# ford 3910 steering fluid leak



## a49deere (Mar 18, 2018)

Hello all. Looking for help on a 3910 that is leaking oil from steering valve block into sector box. This is also compounded by a leaking sector shaft seal that makes for a messy floor. Looking for help on which seal or seals I need to renew to solve this problem. I have the two arm system that I have included a parts diagram for. Any and all help is appreciated. 

Greg


----------



## sixbales (May 18, 2011)

Howdy Greg, welcome to the tractor forum.

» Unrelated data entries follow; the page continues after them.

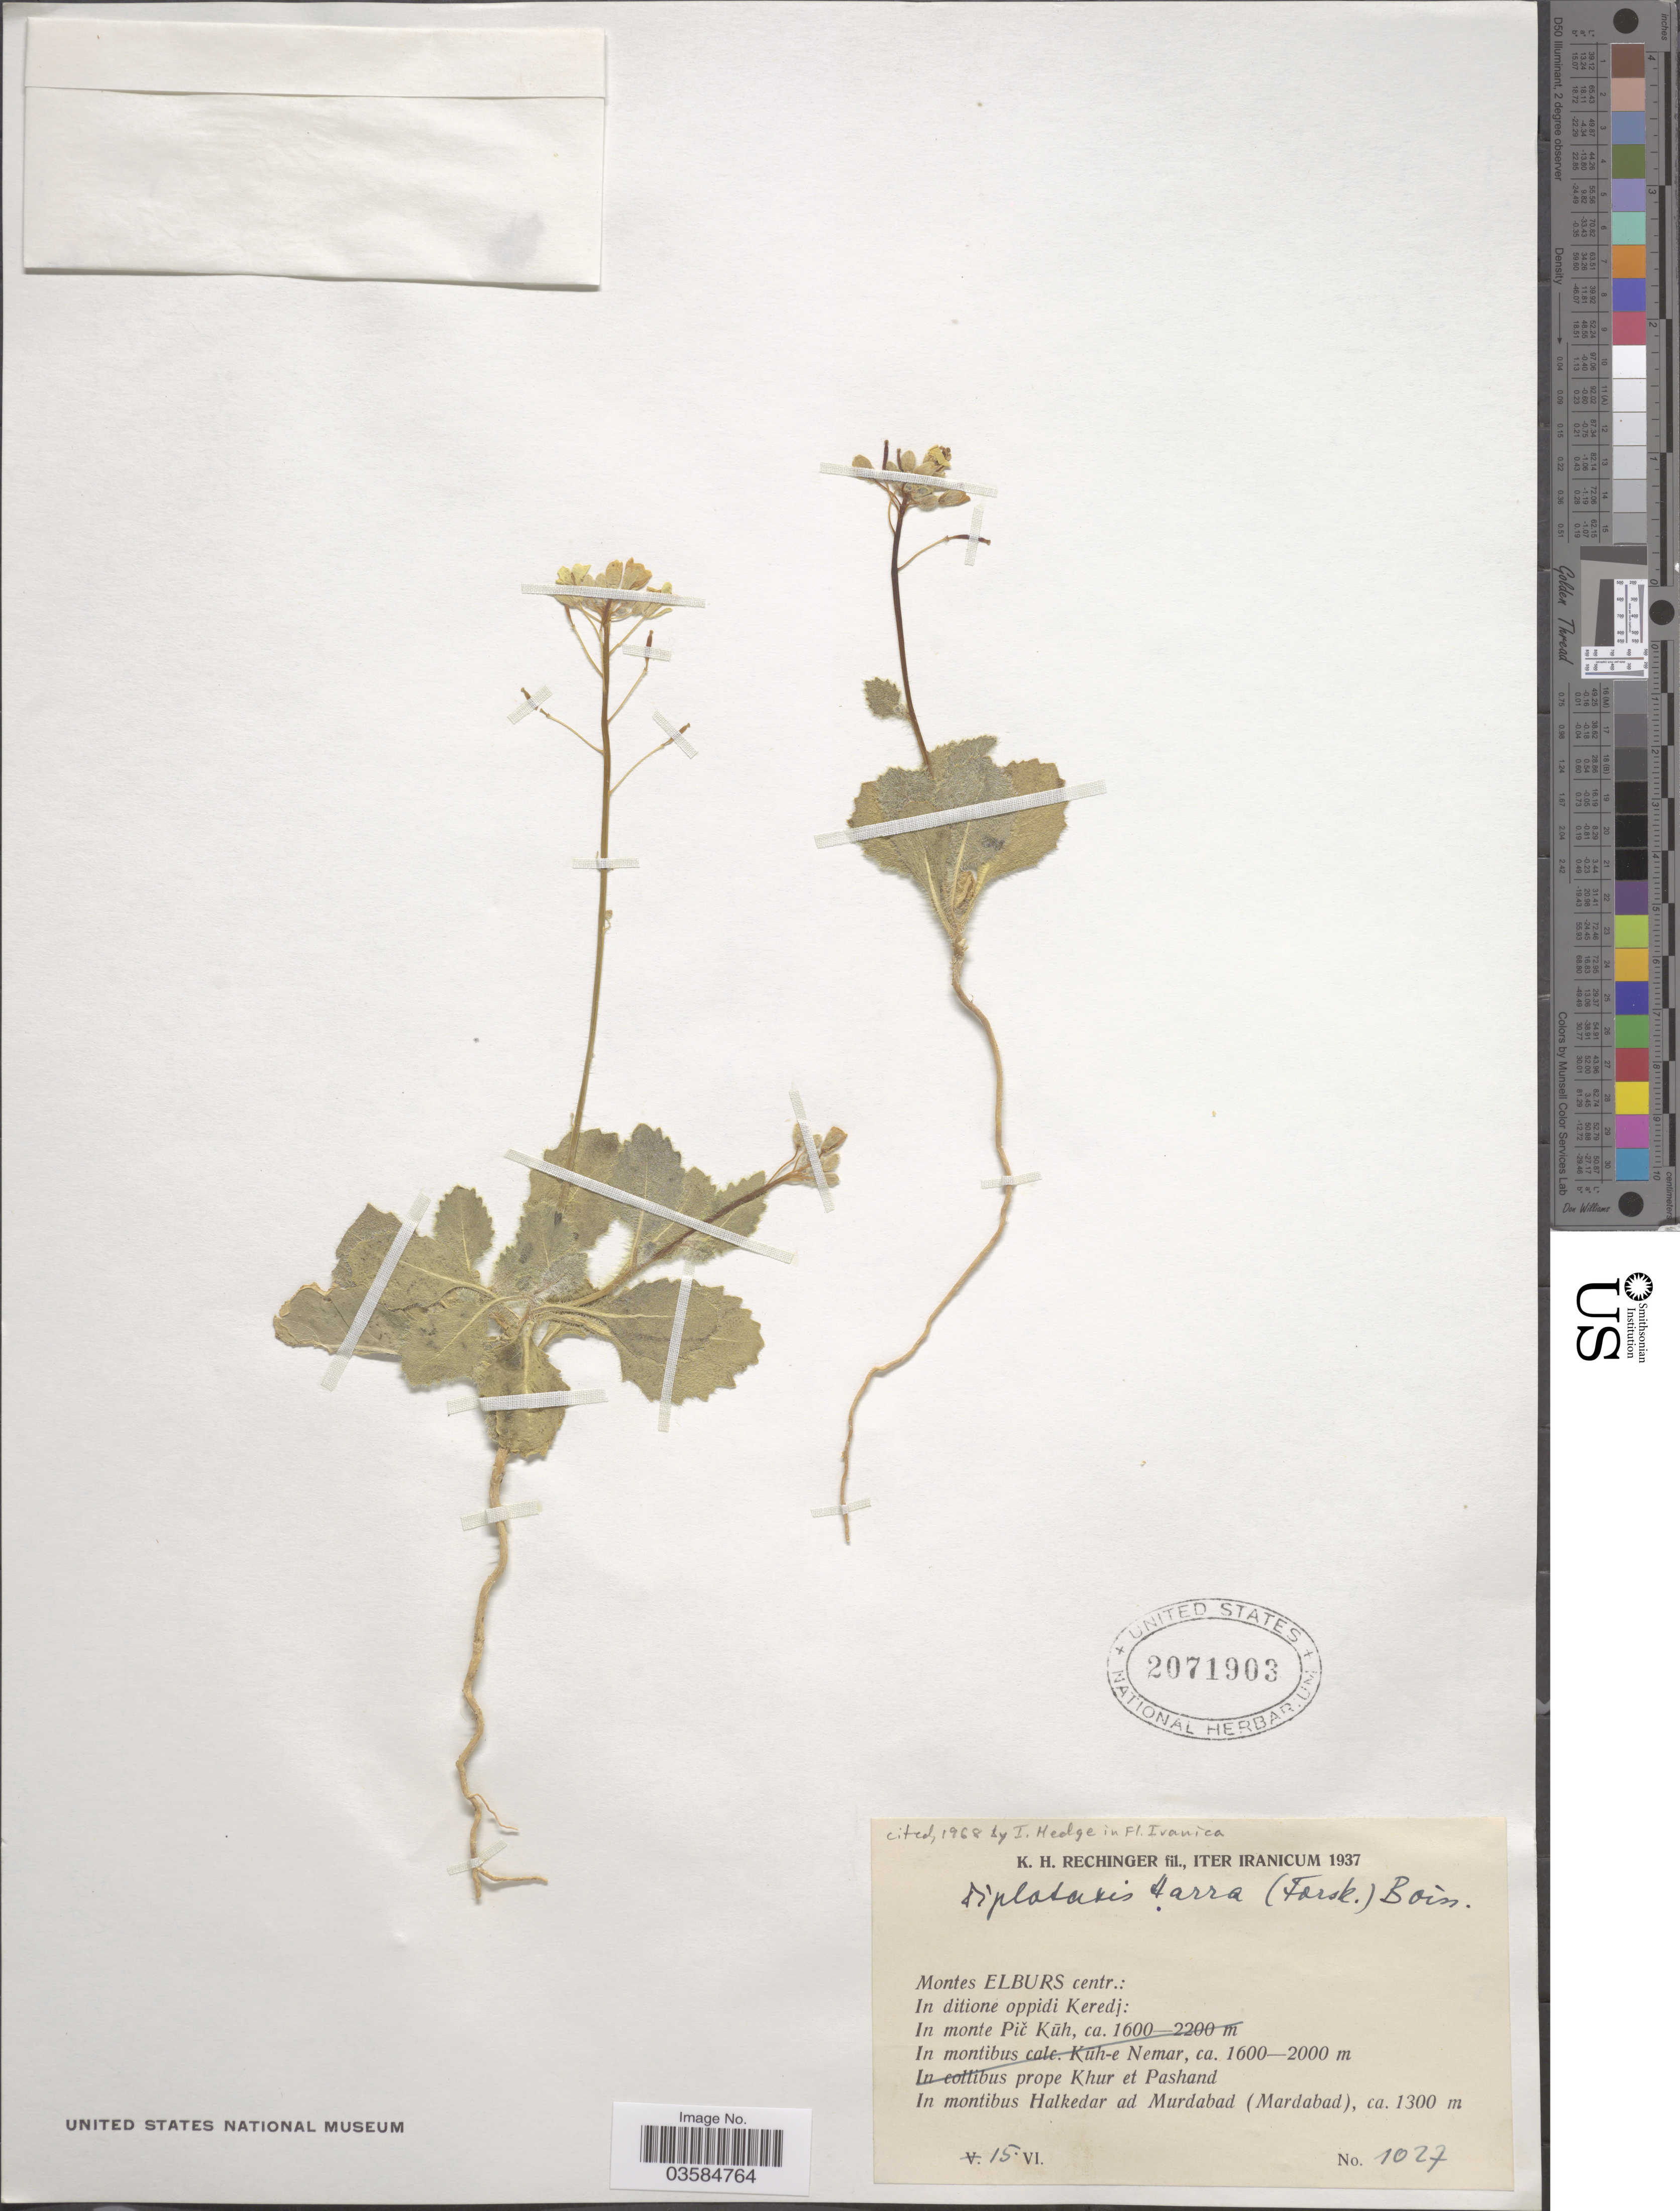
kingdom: Plantae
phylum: Tracheophyta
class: Magnoliopsida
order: Brassicales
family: Brassicaceae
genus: Diplotaxis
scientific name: Diplotaxis harra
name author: Boiss.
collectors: K. H. Rechinger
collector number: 1027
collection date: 1937-06-15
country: Iran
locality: Iter Iranicum. Montes Elburs centr.: In ditione oppidi Keredj: In montibus Halkedar ad Murdabad (Mardabad).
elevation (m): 1300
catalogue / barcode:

See attached parts diagram. Hopefully, this represents your tractor's PS setup.
Item #7 - lower oil seal, install "lip up" in adapter (#5) to withstand pressure from control valve above. This is the seal that is leaking fluid to your steering gearbox.
Item #28 - Upper oil seal, install "lip down" in steering column to contain pressure from control valve below.
Item #26 - two each large O-rings, one top and one bottom of PS control valve.

Be careful handling the PS control valve, as it has 6 spring-loaded plungers, 2 non-spring loaded plungers, 3 springs, and two balls that can come popping out on you and get lost.

Does your tractor have 2 PS cylinders (one on each side) as illustrated on the second parts diagram? Your steering gearbox should have a vent on top to prevent leakage out of the sides.


----------